Reproduce every one of the following lines word for word, omitting the pictures from your answer.

(Items stored from a collection)
►

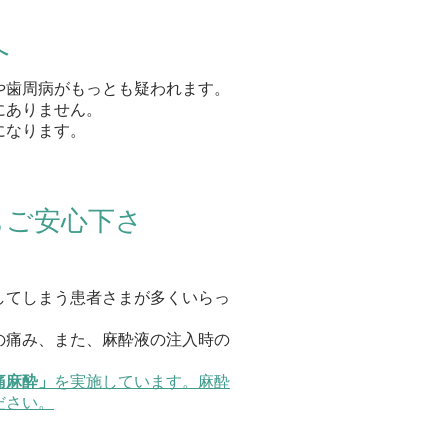
へ
や歯周病がもっとも疑われます。
にありません。
になります。
もご安心下さ
してしまう患者さまが多くいらっ
の痛み、また、麻酔液の注入時の
痛麻酔」
を実施しています。麻酔
ださい。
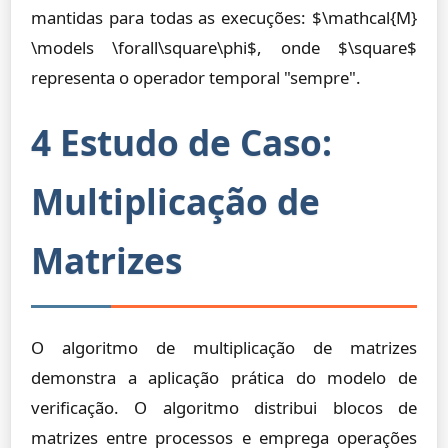
mantidas para todas as execuções: $\mathcal{M}
\models \forall\square\phi$, onde $\square$
representa o operador temporal "sempre".
4 Estudo de Caso:
Multiplicação de
Matrizes
O algoritmo de multiplicação de matrizes
demonstra a aplicação prática do modelo de
verificação. O algoritmo distribui blocos de
matrizes entre processos e emprega operações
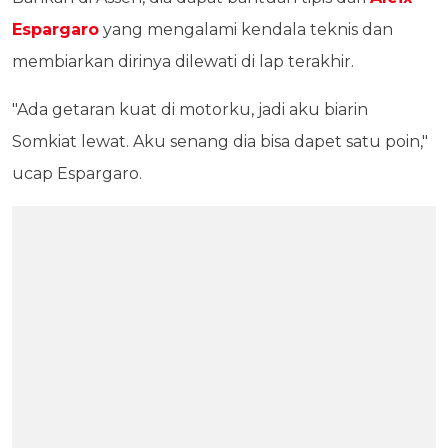
Espargaro
yang mengalami kendala teknis dan
membiarkan dirinya dilewati di lap terakhir.
"Ada getaran kuat di motorku, jadi aku biarin
Somkiat lewat. Aku senang dia bisa dapet satu poin,"
ucap Espargaro.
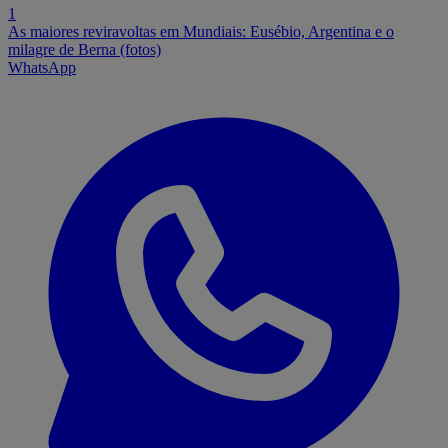
1
As maiores reviravoltas em Mundiais: Eusébio, Argentina e o
milagre de Berna (fotos)
WhatsApp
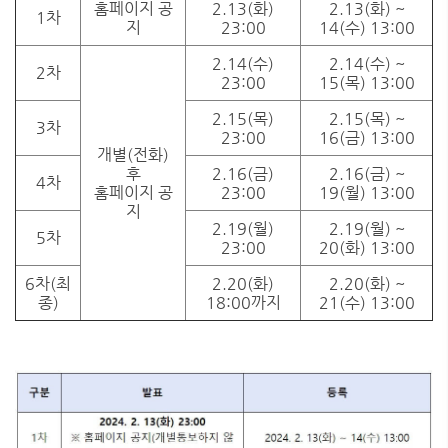
홈페이지 공
2.13(화)
2.13(화) ~
1차
지
23:00
14(수) 13:00
2.14(수)
2.14(수) ~
2차
23:00
15(목) 13:00
2.15(목)
2.15(목) ~
3차
23:00
16(금) 13:00
개별(전화)
후
2.16(금)
2.16(금) ~
4차
홈페이지 공
23:00
19(월) 13:00
지
2.19(월)
2.19(월) ~
5차
23:00
20(화) 13:00
6차(최
2.20(화)
2.20(화) ~
종)
18:00까지
21(수) 13:00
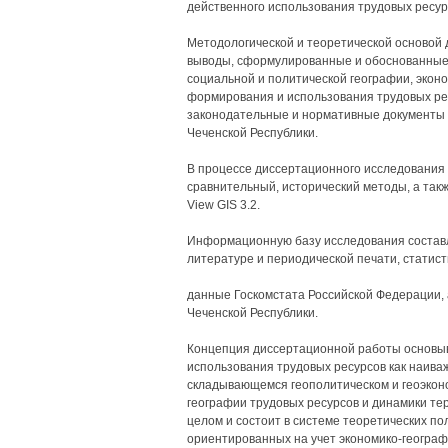
действенного использования трудовых ресур
Методологической и теоретической основой 
выводы, сформулированные и обоснованные в
социальной и политической географии, экон
формирования и использования трудовых рес
законодательные и нормативные документы 
Чеченской Республики.
В процессе диссертационного исследования 
сравнительный, исторический методы, а так
View GIS 3.2.
Информационную базу исследования составл
литературе и периодической печати, статист
данные Госкомстата Российской Федерации, 
Чеченской Республики.
Концепция диссертационной работы основыв
использования трудовых ресурсов как наива
складывающемся геополитическом и геоэконо
географии трудовых ресурсов и динамики те
целом и состоит в системе теоретических по
ориентированных на учет экономико-географ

◄

**Task answer**
へ
や歯周病がもっとも疑われます。
にありません。
になります。
もご安心下さ
してしまう患者さまが多くいらっ
の痛み、また、麻酔液の注入時の
痛麻酔」
を実施しています。麻酔
ださい。
mantidas para todas as execuções: $\mathcal{M}
\models \forall\square\phi$, onde $\square$
representa o operador temporal "sempre".
4 Estudo de Caso:
Multiplicação de
Matrizes
O algoritmo de multiplicação de matrizes
demonstra a aplicação prática do modelo de
verificação. O algoritmo distribui blocos de
matrizes entre processos e emprega operações
Espargaro
yang mengalami kendala teknis dan
membiarkan dirinya dilewati di lap terakhir.
"Ada getaran kuat di motorku, jadi aku biarin
Somkiat lewat. Aku senang dia bisa dapet satu poin,"
ucap Espargaro.
1
As maiores reviravoltas em Mundiais: Eusébio, Argentina e o
milagre de Berna (fotos)
WhatsApp
홈페이지 공
2.13(화)
2.13(화) ~
1차
지
23:00
14(수) 13:00
2.14(수)
2.14(수) ~
2차
23:00
15(목) 13:00
2.15(목)
2.15(목) ~
3차
23:00
16(금) 13:00
개별(전화)
후
2.16(금)
2.16(금) ~
4차
홈페이지 공
23:00
19(월) 13:00
지
2.19(월)
2.19(월) ~
5차
23:00
20(화) 13:00
6차(최
2.20(화)
2.20(화) ~
종)
18:00까지
21(수) 13:00
действенного использования трудовых ресур
Методологической и теоретической основой 
выводы, сформулированные и обоснованные в
социальной и политической географии, экон
формирования и использования трудовых рес
законодательные и нормативные документы 
Чеченской Республики.
В процессе диссертационного исследования 
сравнительный, исторический методы, а так
View GIS 3.2.
Информационную базу исследования составл
литературе и периодической печати, статист
данные Госкомстата Российской Федерации, 
Чеченской Республики.
Концепция диссертационной работы основыв
использования трудовых ресурсов как наива
складывающемся геополитическом и геоэконо
географии трудовых ресурсов и динамики те
целом и состоит в системе теоретических по
ориентированных на учет экономико-географ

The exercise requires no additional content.